Speaking on a panel of re/insurance leaders at the Bermuda Risk Summit, Catlin said that while rates were now higher, they were still underpriced and losses continued to make a debt due in part to social inflation.
“A lot can go wrong in casualty,” he said. “ Casualty is much harder to write than property. If made mistake in casualty you won’t find out for five years, and you could repeat the mistake four more times before realising it.
“I worry about casualty and always have. You have to got to get ahead of the game, so you are not always chasing your tail.”
Arch Capital chief executive officer Nicolas Papadopoulo agreed that the problem in the casualty years 2014 to 2019 was in the pricing.
“No-one has a gun to their head to write casualty,” he said. “The law of gravity is you will lose money if you underprice it.”
Despite the problems with casualty, all of the Bermuda re/insurance leaders on the panel said their companies had been successful in 2024.
Papadopoulo, who became CEO of Arch last autumn, reflected on the fact that when he joined the then start-up in 2001, it had $1 billion in capital and its market capital is now $35 billion.
He said part of the secret of Arch’s success was that its CEO and reinsurance team had always been based in Bermuda.
He said there were tremendous opportunities going forward and the companies that developed the best insights into their customers and provided the best customer experience would win the race, which had already started.
Papadopoulo said companies that leveraged computing power to make bespoke decisions with speed and quality for their customers would be successful.
Hiscox Re & ILS chief executive officer Kathleen Reardon said Hiscox had a second “extraordinary year” with its retail operations back in growth mode. She said Hiscox Re & ILS enjoyed market leading results with a 69% combined ratio.

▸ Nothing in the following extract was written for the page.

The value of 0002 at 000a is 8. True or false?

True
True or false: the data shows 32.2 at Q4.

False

Given the high level of catastrophes in 2024, she said this was a credit to the company’s staff.
Christian Dunleavy, president of Aspen Insurance, who took part in the panel after scheduled participant and Aspen CEO Mark Cloutier fell ill, said the company had a third successful year as it navigated geopolitical, climate and political risk.
A highlight for the company was bringing $1.5 billion of capital into casualty insurance-linked securities from a total of $2.2 billion of third-party capital. This showed investor appetite is there, he said.

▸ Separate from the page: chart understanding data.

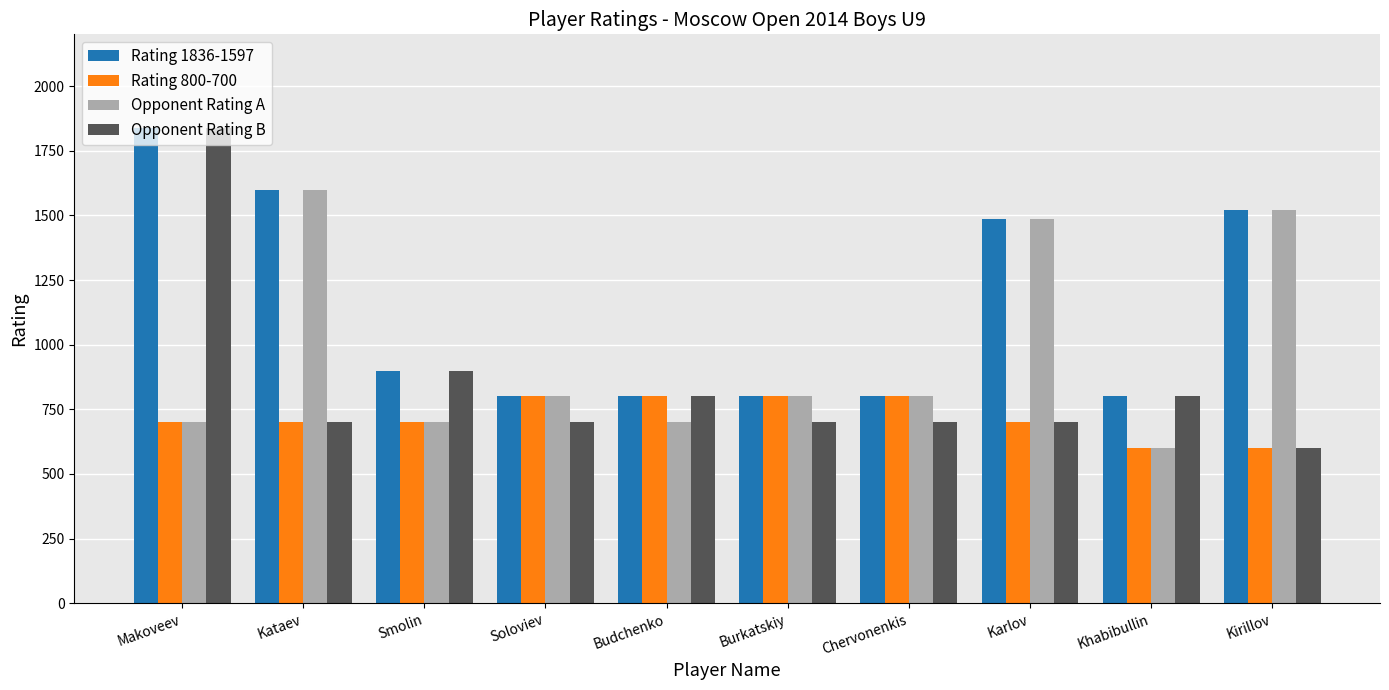

What is the label of the 7th bar from the right?

Soloviev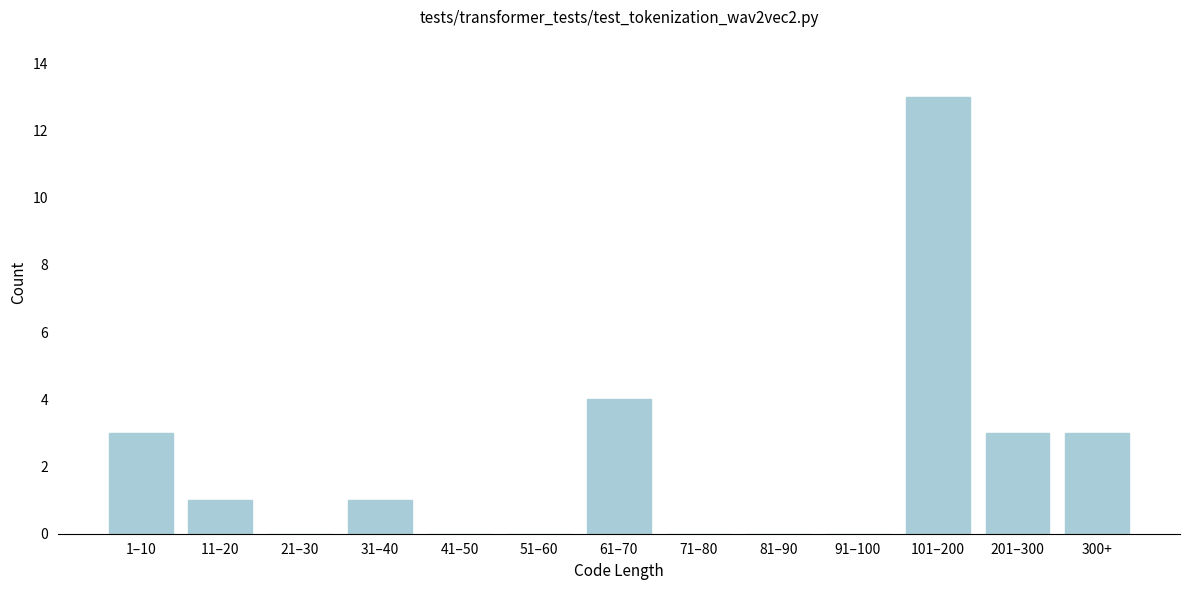

Reading left to right, extract all data points from this chart.

1–10=3	11–20=1	21–30=0	31–40=1	41–50=0	51–60=0	61–70=4	71–80=0	81–90=0	91–100=0	101–200=13	201–300=3	300+=3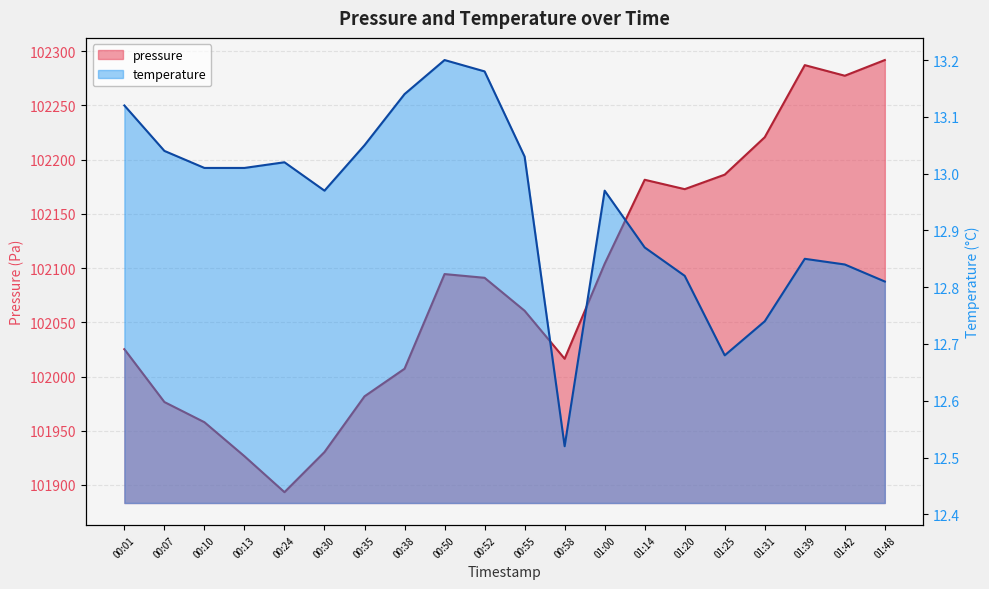

How many lines are shown in the chart?

2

“Casualty is the one that really hurts if you get it wrong,” he added. “The fact there is that much investor interest in a difficult environment is testament to how we serve the customer well.”
Dunleavy added that the world had been afflicted by pandemics, wars and climate events in the last five years, which put a premium on a company’s creativity.
He said there was a genuine need for public private partnerships to deal with the very largest risks.
Catlin noted that Convex had celebrated starting its Lloyd’s syndicate and had exceeded its top line growth projections while profits were in line with expectations.
Catlin, who founded his first insurance company in 1984, said there was more uncertainty now than in any period in his lifetime.
“It is dangerous to be too bullish in the industry,” he said. “If there was a time for the industry to pull together and work together, it is today.”